TESTO ESTRATTO:
Partiamo subito dalla parola "edutainment" e cerchiamo di togliere di mezzo quelle vaghezze proprie dei neologismi; è il solito guaio di quando si utilizzano le definizioni anglosassoni. Però va riconosciuto: gli americani hanno inventato dei valori d'uso, e di conseguenza delle parole per definire questi nuovi approcci.
L'edutainment è un concetto forte che trova la sua radice etimologica nel rapporto che c'è tra educazione e gioco, educational e entertainment. È in questa interazione tra il processo educativo e la spettacolarità ludica che è possibile trovare una chiave per interpretare uno degli sviluppi più interessanti della multimedialità.
Il principio attivo che sta alla base del fattore gioco è infatti quello che potremmo definire, per altri versi, come cooperazione educativa, condivisione coniugata a creatività. Gran parte del sistema editoriale elettronico, dal CD-ROM alla rete telematica, trova nell'edutainment una linea di fortissima tendenza. Questo accade perché le nuove generazioni in rapporto con un sistema multimediale riescono a entrare in stretta relazione con questo prodotto attraverso la sensorialità.
È questo il dato che inizia a farci rendere conto che in questo rapporto accade un virtuoso corto circuito tra processo cognitivo e processo percettivo. È su questo che si gioca la grande scommessa non solo editoriale del prossimo futuro, ma quella decisamente più ampia che riguarda l’evoluzione culturale della nostra specie. È un’affermazione forte, senza dubbio, ma è proprio di modificazione degli assetti culturali della nostra civiltà che si tratta.

ELENCO DEI COMPITI:
- 1) Elenca tutti i processi che il testo sull'edutainment nomina con la parola «processo».
- 2) Prosegui il testo sull'edutainment dopo la sua ultima frase.

Descrizioni testuali dei punti chiave:
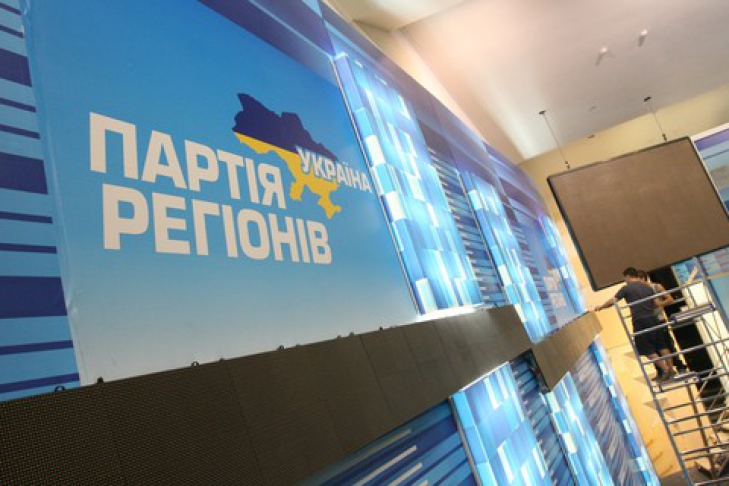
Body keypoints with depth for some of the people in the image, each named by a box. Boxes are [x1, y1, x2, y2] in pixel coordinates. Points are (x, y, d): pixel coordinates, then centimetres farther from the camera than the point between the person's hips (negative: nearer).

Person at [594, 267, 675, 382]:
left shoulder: (626, 288, -4)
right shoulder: (648, 287, 13)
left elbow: (612, 301, -5)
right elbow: (656, 304, 17)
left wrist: (600, 307, 9)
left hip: (640, 322, -6)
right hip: (653, 319, 6)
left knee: (648, 350, 1)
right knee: (661, 346, 13)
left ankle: (666, 370, -2)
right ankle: (671, 369, 18)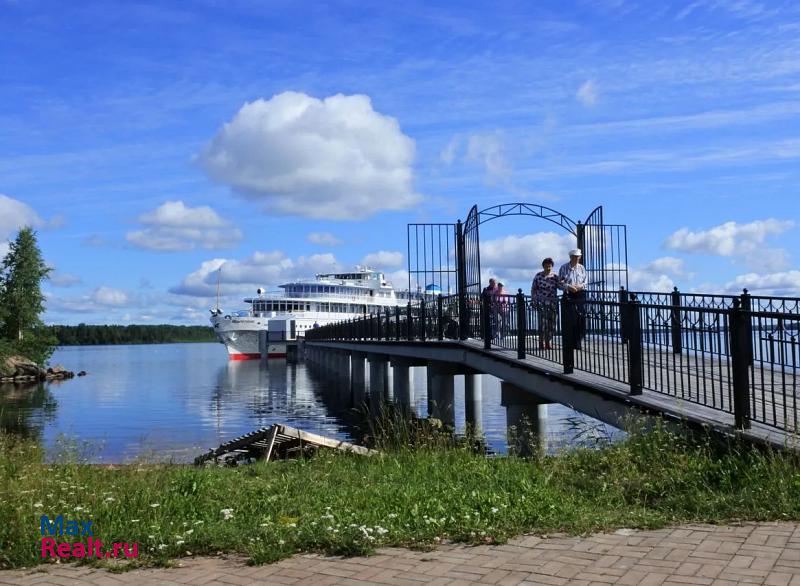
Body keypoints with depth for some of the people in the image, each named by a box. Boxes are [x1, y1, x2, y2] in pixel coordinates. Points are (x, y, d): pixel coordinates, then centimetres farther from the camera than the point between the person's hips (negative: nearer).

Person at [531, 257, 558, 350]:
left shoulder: (555, 276, 8)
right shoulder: (538, 276, 2)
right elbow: (533, 289, 6)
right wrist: (533, 300, 0)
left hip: (553, 303, 3)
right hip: (541, 303, -3)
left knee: (552, 323, 2)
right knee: (543, 322, -10)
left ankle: (548, 342, 15)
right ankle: (541, 343, -5)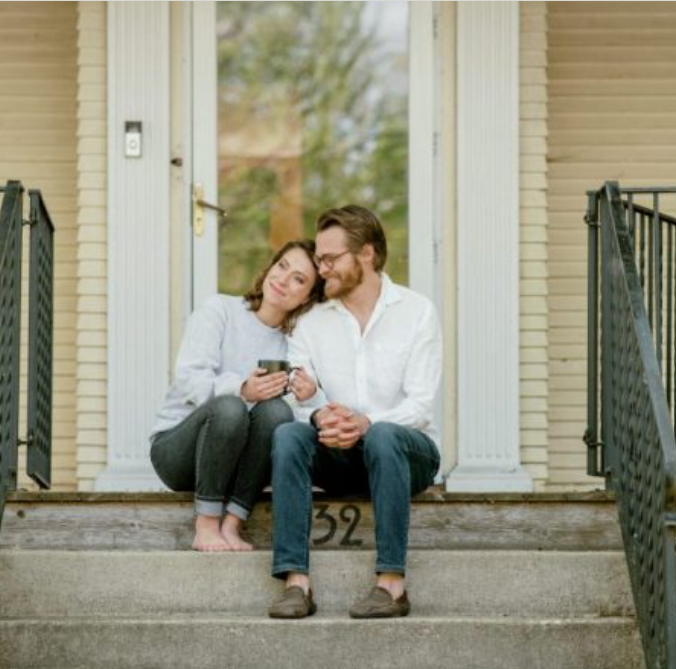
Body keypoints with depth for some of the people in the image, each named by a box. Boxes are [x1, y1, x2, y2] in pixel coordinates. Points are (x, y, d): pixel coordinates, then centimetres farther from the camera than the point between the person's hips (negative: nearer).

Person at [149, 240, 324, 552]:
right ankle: (206, 525, -23)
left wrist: (309, 397, -24)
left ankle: (231, 524, -22)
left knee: (277, 410, -28)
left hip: (235, 464, 3)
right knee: (229, 407, -35)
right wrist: (241, 389, -36)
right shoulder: (220, 310, -3)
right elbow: (190, 380, -17)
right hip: (175, 448, -3)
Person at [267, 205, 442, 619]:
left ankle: (392, 584, -39)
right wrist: (320, 418, -27)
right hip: (339, 460, 3)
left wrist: (366, 424, -28)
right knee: (288, 434, -27)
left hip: (407, 450, -3)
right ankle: (296, 582, -37)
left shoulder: (416, 312, 1)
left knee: (383, 436, -37)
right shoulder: (312, 324, 11)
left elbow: (420, 405, -10)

RISPOSTE PER VOCE:
- 1) processo educativo; processo cognitivo; processo percettivo

- 2)
Questo significa superare certe segmentazioni, certe barriere erette rispetto alla distribuzione delle conoscenze. Fino a 50 anni fa il primo problema era l'analfabetismo: in questo paese era un dato reale con cui si doveva fare i conti ma oggi, dopo le stagioni della scolarità di massa, ci troviamo di fronte ad un problema diverso. Il mass-media televisivo satura d’informazioni, ma allo stesso tempo ha livellato le coscienze e la disponibilità della gente a leggere e a riflettere. Si consumano immagini senza digerirle, si rischia ancor più dell’obesità la costipazione. Infocostispati.
Oggi riscontriamo in Italia un bassissimo tasso di lettura, i giornali si leggono pochissimo, siamo il terzultimo paese in Europa per la lettura dei giornali, non parliamo poi della lettura di libri. Questo accade proprio perché la televisione è facile, ci offre tantissimo senza sforzo, interviene ed entra direttamente nelle case e nelle teste degli italiani. Questo esiste dappertutto ma da noi è più accentuato, esiste un "caso Italia", e riguarda proprio il paradosso televisivo: il gioco al rialzo tra sistema radiotelevisivo pubblico e quello privato. Il gioco dell'audience ha pervaso la coscienza diffusa nel paese, si è fatta e si fa troppa televisione.
Verso la società cognitiva
Ma c’è un modo per uscirne: attraverso la multimedialità e la telematica è possibile ristabilire un equilibrio all'interno del sistema culturale, proprio perché si tende a mettere in relazione un approccio dinamico con le conoscenze, con la cultura, con i processi didattici, sollecitando la sensorialità.
Rispetto ai giovani e ai giovanissimi questo tipo di istanza va interpretata e incentivata, per accogliere la loro spinta automatica, filogenetica, di apprendimento attraverso i sensi, attraverso cioè la loro domanda di "mondo" attraverso le percezioni.
Intervenire su questa attitudine cercando di costruire architetture cognitive, attraverso progetti di conoscenza ipertestuale è la grande scommessa che produrrà, ed io sono ottimista in questo, ricchezza. E questo accadrà sempre di più nei prossimi anni, quando prenderà piede quella cosiddetta "industria dei contenuti" che intende essere la società cognitiva di cui parlava Delors qualche anno fa in Comunità Europea.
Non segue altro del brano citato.